:: Task input ::

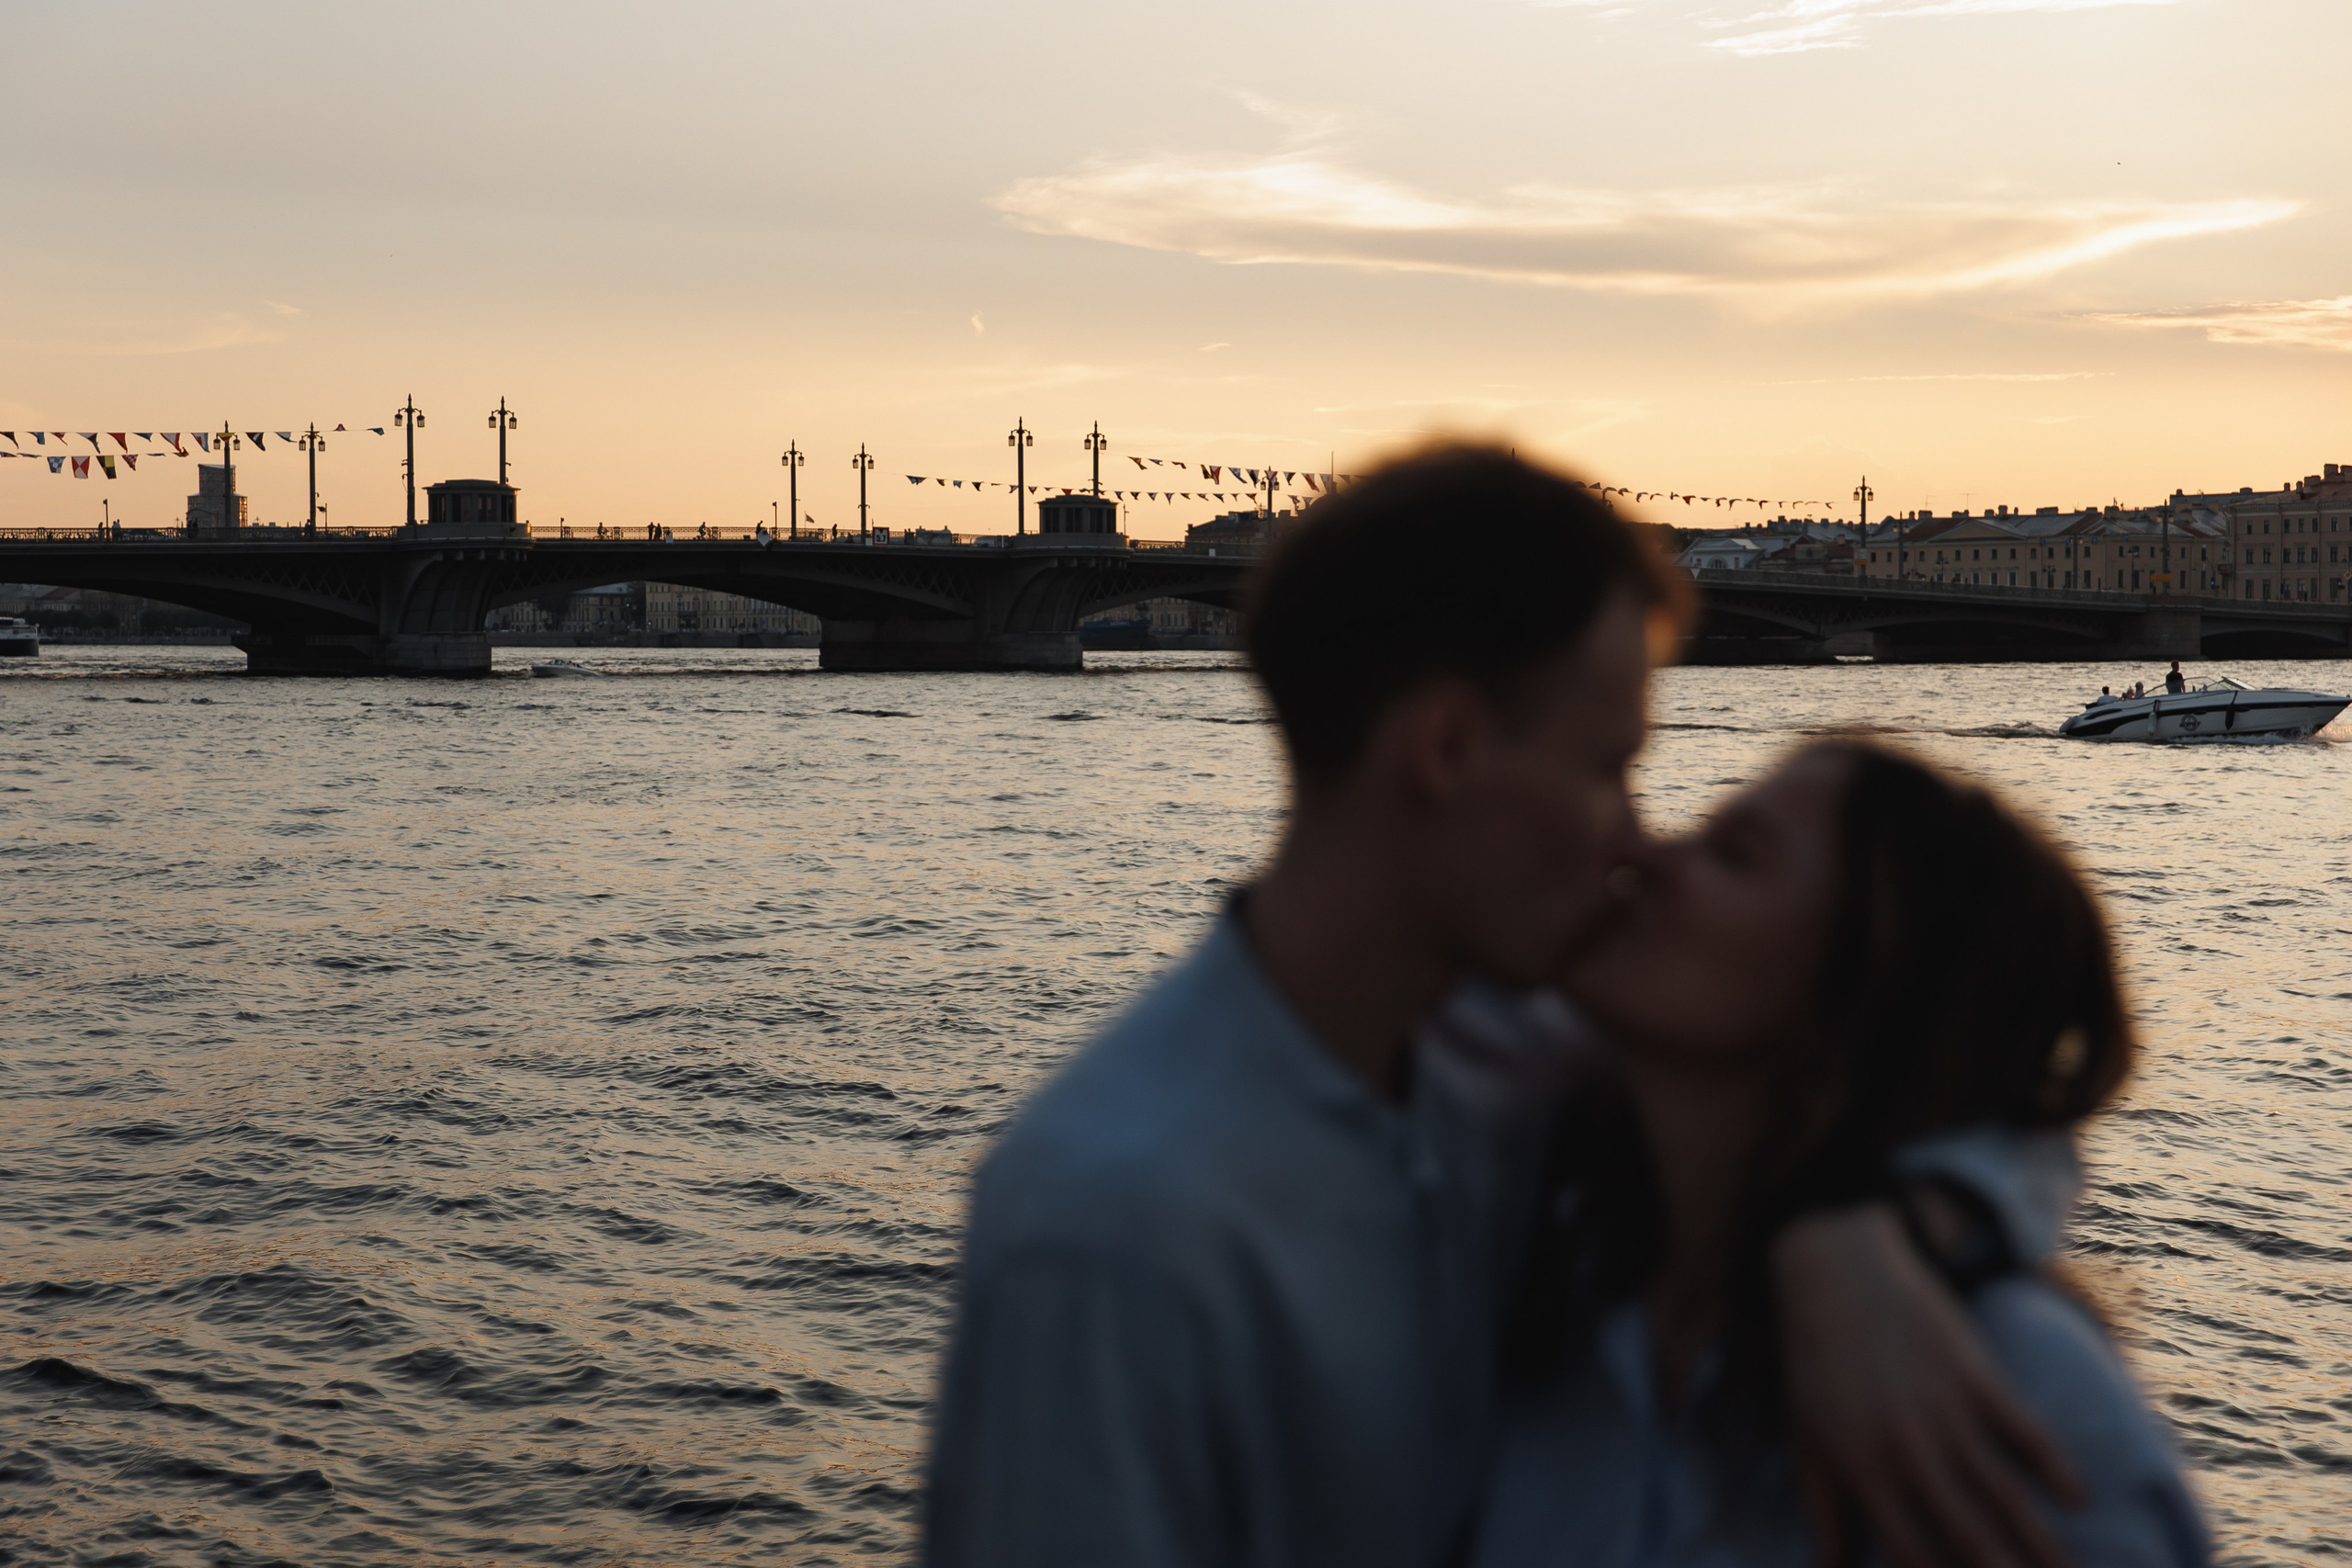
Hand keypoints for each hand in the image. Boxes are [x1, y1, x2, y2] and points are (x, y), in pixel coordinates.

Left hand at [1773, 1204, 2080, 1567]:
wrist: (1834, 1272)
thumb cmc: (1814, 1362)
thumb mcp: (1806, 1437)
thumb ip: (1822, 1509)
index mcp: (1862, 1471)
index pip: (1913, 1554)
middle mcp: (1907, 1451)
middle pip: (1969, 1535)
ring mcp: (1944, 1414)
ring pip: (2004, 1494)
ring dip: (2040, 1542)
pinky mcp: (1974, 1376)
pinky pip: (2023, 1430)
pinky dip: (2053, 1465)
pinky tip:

:::

Work task =>
Transcribe exactly the line containing "ring mcp: (1944, 1414)" along with all later lines of the material, through its last line. Add nothing.

Written response =>
ring mcp: (1944, 1414)
ring pip: (2004, 1494)
ring dip: (2040, 1542)
pinky mcp: (1974, 1376)
pinky pip: (2023, 1430)
pinky dip: (2053, 1465)
pinky tip:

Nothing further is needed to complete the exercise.